Richard Bourne, “Catastrophe: What Went Wrong in Zimbabwe?” (Zed Books, 2011)
Much of the literature on modern Africa makes the unhappy comparison between hopes, especially upon independence, and reality. In Zimbabwe that link resonates even more than is normal.
Zimbabwe only achieved full independence in 1980 after a brutal war involving several guerilla groups and the country’s white minority, which had tried to create a unilaterally independent state based upon their own minority rule. Zimbabwe was a cause for hope, after so many newly independent African states before it had run into trouble. It enjoyed many advantages, not least the good will of the international community, and the lessons that it could learn from other failures on the continent.
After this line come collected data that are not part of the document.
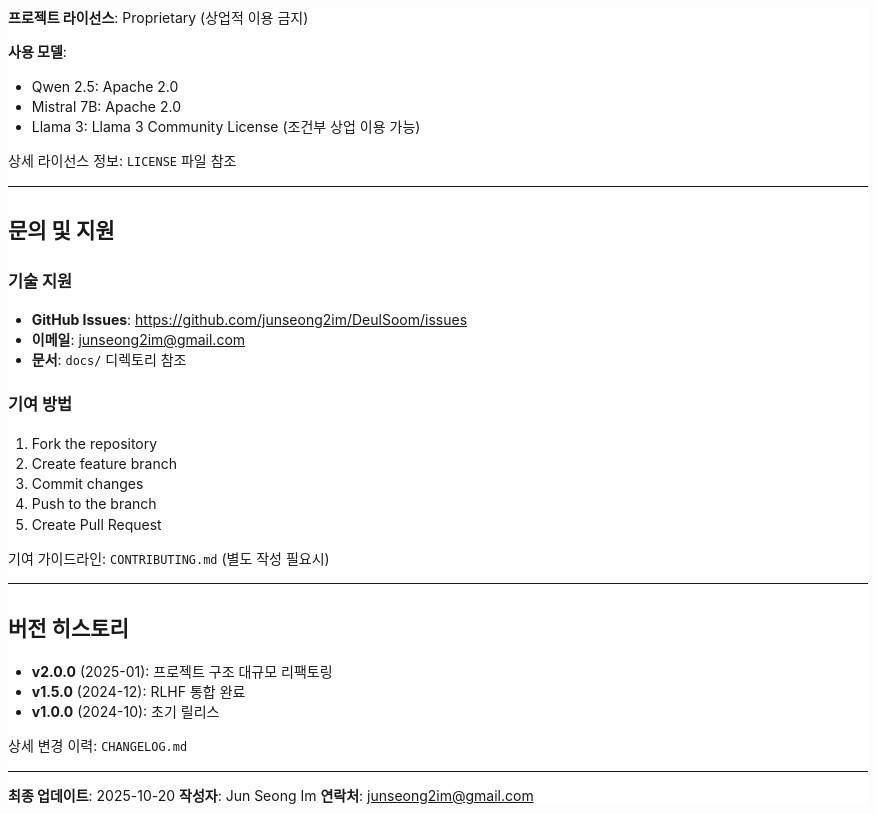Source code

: **프로젝트 라이선스**: Proprietary (상업적 이용 금지)

**사용 모델**:
- Qwen 2.5: Apache 2.0
- Mistral 7B: Apache 2.0
- Llama 3: Llama 3 Community License (조건부 상업 이용 가능)

상세 라이선스 정보: `LICENSE` 파일 참조

---

## 문의 및 지원

### 기술 지원

- **GitHub Issues**: https://github.com/junseong2im/DeulSoom/issues
- **이메일**: junseong2im@gmail.com
- **문서**: `docs/` 디렉토리 참조

### 기여 방법

1. Fork the repository
2. Create feature branch
3. Commit changes
4. Push to the branch
5. Create Pull Request

기여 가이드라인: `CONTRIBUTING.md` (별도 작성 필요시)

---

## 버전 히스토리

- **v2.0.0** (2025-01): 프로젝트 구조 대규모 리팩토링
- **v1.5.0** (2024-12): RLHF 통합 완료
- **v1.0.0** (2024-10): 초기 릴리스

상세 변경 이력: `CHANGELOG.md`

---

**최종 업데이트**: 2025-10-20
**작성자**: Jun Seong Im
**연락처**: junseong2im@gmail.com
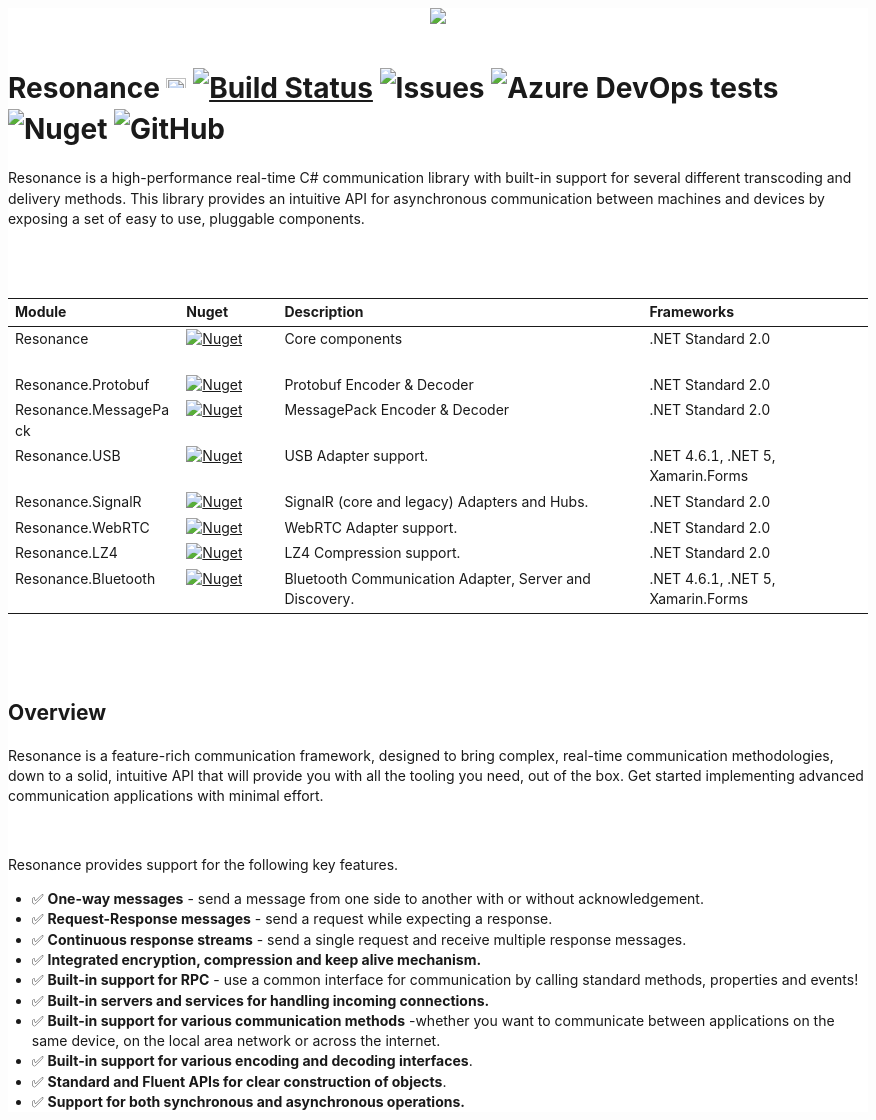 <p align="center">
  <img src="https://github.com/royben/Resonance/blob/dev/visuals/Logo.png?raw=true" />    
</p>

# Resonance <img width="20" height="20" src="https://github.com/royben/Resonance/blob/dev/visuals/icon.png?raw=true" /> [![Build Status](https://dev.azure.com/Sirilix/Resonance/_apis/build/status/Resonance%20Release?branchName=main)](https://dev.azure.com/Sirilix/Resonance/_build/latest?definitionId=3&branchName=main) ![Issues](https://img.shields.io/github/issues/royben/Resonance.svg) ![Azure DevOps tests](https://img.shields.io/azure-devops/tests/Sirilix/Resonance/3) ![Nuget](https://img.shields.io/nuget/dt/Resonance) ![GitHub](https://img.shields.io/github/license/royben/Resonance)

Resonance is a high-performance real-time C# communication library with built-in support for several different transcoding and delivery methods.
This library provides an intuitive API for asynchronous communication between machines and devices by exposing a set of easy to use, pluggable components.

<br/>
<br/>

| Module | Nuget | Description | Frameworks
|:---------------------------------------------|:----------|:--------|:--------|
| Resonance | [![Nuget](https://img.shields.io/nuget/v/Resonance)](https://www.nuget.org/packages/Resonance/) <img width=30/> | Core components | .NET Standard 2.0 |
| Resonance.Protobuf | [![Nuget](https://img.shields.io/nuget/v/Resonance.Protobuf)](https://www.nuget.org/packages/Resonance.Protobuf/) | Protobuf Encoder & Decoder | .NET Standard 2.0 |
| Resonance.MessagePack | [![Nuget](https://img.shields.io/nuget/v/Resonance.MessagePack)](https://www.nuget.org/packages/Resonance.MessagePack/) | MessagePack Encoder & Decoder | .NET Standard 2.0 |
| Resonance.USB | [![Nuget](https://img.shields.io/nuget/v/Resonance.USB)](https://www.nuget.org/packages/Resonance.USB/) | USB Adapter support.  | .NET 4.6.1, .NET 5, Xamarin.Forms |
| Resonance.SignalR | [![Nuget](https://img.shields.io/nuget/v/Resonance.SignalR)](https://www.nuget.org/packages/Resonance.SignalR/) | SignalR (core and legacy) Adapters and Hubs. | .NET Standard 2.0 |
| Resonance.WebRTC | [![Nuget](https://img.shields.io/nuget/v/Resonance.WebRTC)](https://www.nuget.org/packages/Resonance.WebRTC/) | WebRTC Adapter support. | .NET Standard 2.0 |
| Resonance.LZ4 | [![Nuget](https://img.shields.io/nuget/v/Resonance.LZ4)](https://www.nuget.org/packages/Resonance.LZ4/) | LZ4 Compression support. | .NET Standard 2.0 |
| Resonance.Bluetooth | [![Nuget](https://img.shields.io/nuget/v/Resonance.Bluetooth)](https://www.nuget.org/packages/Resonance.Bluetooth/) | Bluetooth Communication Adapter, Server and Discovery. | .NET 4.6.1, .NET 5, Xamarin.Forms |

<br/>
<br/>

## Overview
Resonance is a feature-rich communication framework, designed to bring complex, real-time communication methodologies, down to a solid, intuitive API that will provide you with all the tooling you need, out of the box.
Get started implementing advanced communication applications with minimal effort.

<br/>

Resonance provides support for the following key features.
* ✅ **One-way messages** - send a message from one side to another with or without acknowledgement.
* ✅ **Request-Response messages** - send a request while expecting a response.
* ✅ **Continuous response streams** - send a single request and receive multiple response messages.
* ✅ **Integrated encryption, compression and keep alive mechanism.**
* ✅ **Built-in support for RPC** - use a common interface for communication by calling standard methods, properties and events!
* ✅ **Built-in servers and services for handling incoming connections.**
* ✅ **Built-in support for various communication methods** -whether you want to communicate between applications on the same device, on the local area network or across the internet.
* ✅ **Built-in support for various encoding and decoding interfaces**.
* ✅ **Standard and Fluent APIs for clear construction of objects**.
* ✅ **Support for both synchronous and asynchronous operations.**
Two decades on, however, and Zimbabwe had become a failed state, with massive hyperinflation, a government that routinely relied upon violence to achieve its ends, and the large scale outward migration of Zimbabweans desperate for a new life. How did this happen?
Richard Bourne‘s Catastrophe: What Went Wrong in Zimbabwe? (Zed Books, 2011) leaves few stones unturned. He goes back before the days of Cecil Rhodes before taking us through the colonial period, the Unilateral Declaration of Independence and the rule of Mugabe. It is a compelling story and a sobering one, and Richard Bourne’s book does it justice. He avoids over-simplified conclusions, and the book is all the better for it. Too much of Zimbabwe’s modern history has involved simple solutions to politically convenient levying of blame. It’s a book that I heartily recommend for those interested in understanding how a country can fall from such promise to such a low, so quickly.